WHAT YOU ARE ASKED TO DO:
Only the number should be given: how many lines below contain "Spill".

DATASET EXTRACT:
────────

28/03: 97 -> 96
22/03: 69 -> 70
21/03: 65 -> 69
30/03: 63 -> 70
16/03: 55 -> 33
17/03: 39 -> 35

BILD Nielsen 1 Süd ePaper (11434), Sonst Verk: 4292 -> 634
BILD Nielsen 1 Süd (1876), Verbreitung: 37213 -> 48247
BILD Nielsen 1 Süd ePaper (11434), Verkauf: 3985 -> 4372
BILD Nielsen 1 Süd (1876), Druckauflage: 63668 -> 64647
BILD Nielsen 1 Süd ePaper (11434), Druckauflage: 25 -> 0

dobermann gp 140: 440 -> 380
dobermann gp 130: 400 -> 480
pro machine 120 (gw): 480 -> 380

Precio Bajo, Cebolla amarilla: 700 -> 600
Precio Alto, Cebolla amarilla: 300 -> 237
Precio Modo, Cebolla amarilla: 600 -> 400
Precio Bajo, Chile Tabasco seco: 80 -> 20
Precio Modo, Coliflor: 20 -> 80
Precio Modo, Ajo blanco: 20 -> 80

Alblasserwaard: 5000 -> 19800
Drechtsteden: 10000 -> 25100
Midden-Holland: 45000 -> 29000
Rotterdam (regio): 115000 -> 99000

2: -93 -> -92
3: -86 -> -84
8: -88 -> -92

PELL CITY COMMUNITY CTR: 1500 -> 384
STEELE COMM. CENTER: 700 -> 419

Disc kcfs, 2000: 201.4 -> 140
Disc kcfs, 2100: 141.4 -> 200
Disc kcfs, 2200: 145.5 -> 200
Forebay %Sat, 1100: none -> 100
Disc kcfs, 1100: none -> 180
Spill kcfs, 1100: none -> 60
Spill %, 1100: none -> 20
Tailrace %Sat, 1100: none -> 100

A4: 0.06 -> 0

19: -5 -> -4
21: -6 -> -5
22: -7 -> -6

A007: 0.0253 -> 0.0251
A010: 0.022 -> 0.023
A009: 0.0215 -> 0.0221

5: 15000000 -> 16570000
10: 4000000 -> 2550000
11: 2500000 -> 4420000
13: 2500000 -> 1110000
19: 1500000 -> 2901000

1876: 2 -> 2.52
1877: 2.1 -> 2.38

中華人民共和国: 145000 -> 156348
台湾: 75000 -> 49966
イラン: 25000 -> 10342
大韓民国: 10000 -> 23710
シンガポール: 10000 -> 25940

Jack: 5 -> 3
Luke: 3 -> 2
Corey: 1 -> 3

────────

REPLY TO THE EXERCISE:
2